* Task prompt: Would you please copy every line below that includes the string "inquiry"?

* Source data:
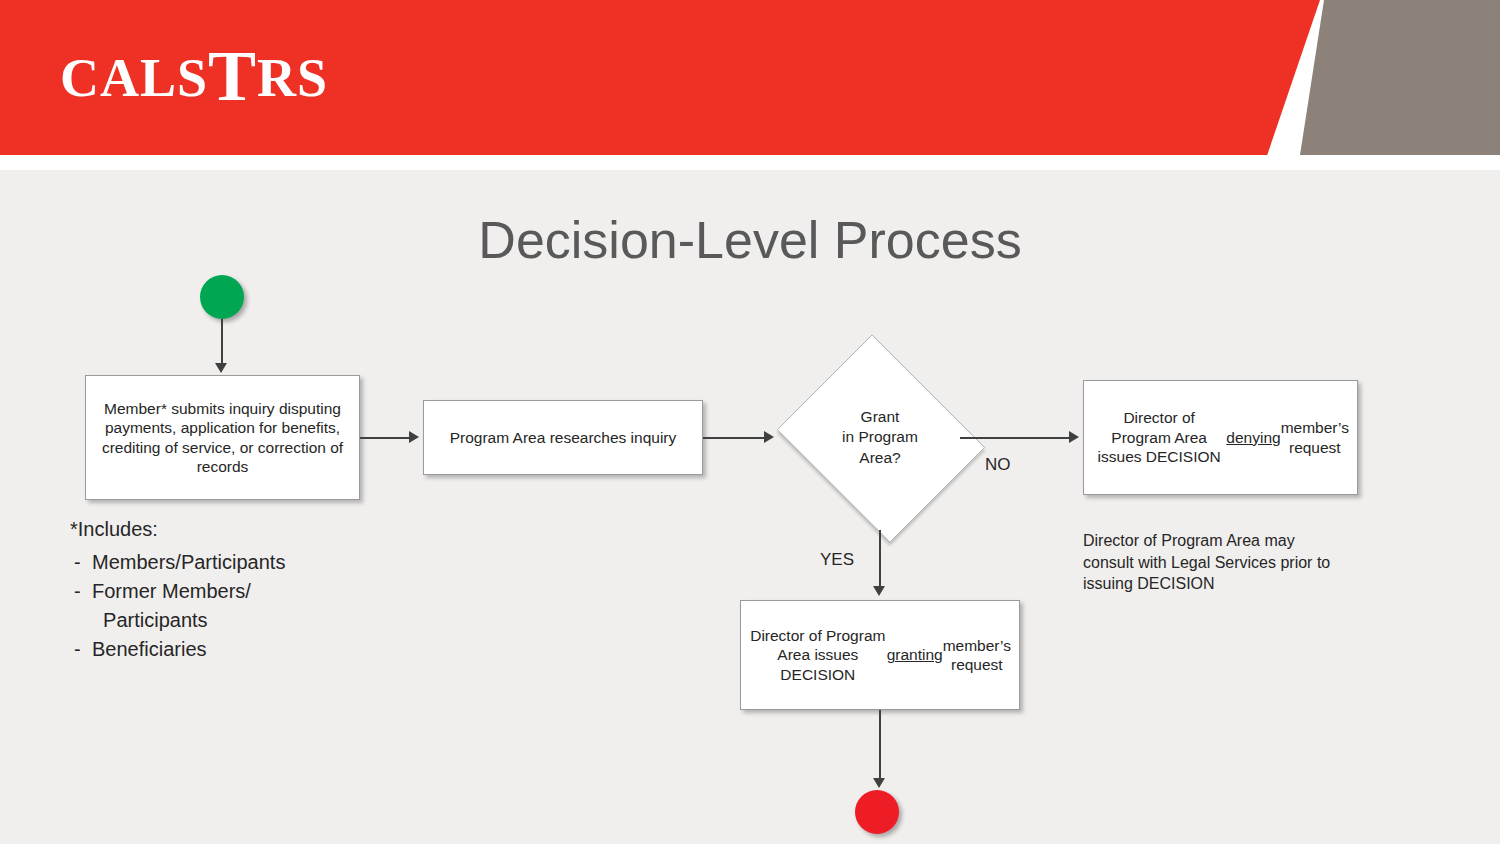CALSTRS
Decision-Level Process
Member* submits inquiry disputing payments, application for benefits, crediting of service, or correction of records
Program Area researches inquiry
Grant
in Program
Area?
NO
Director of Program Area issues DECISION denying member’s request
YES
Director of Program Area issues DECISION granting member’s request
*Includes:
Members/Participants
Former Members/
Participants
Beneficiaries
Director of Program Area may consult with Legal Services prior to issuing DECISION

* Response:
Member* submits inquiry disputing payments, application for benefits, crediting of service, or correction of records
Program Area researches inquiry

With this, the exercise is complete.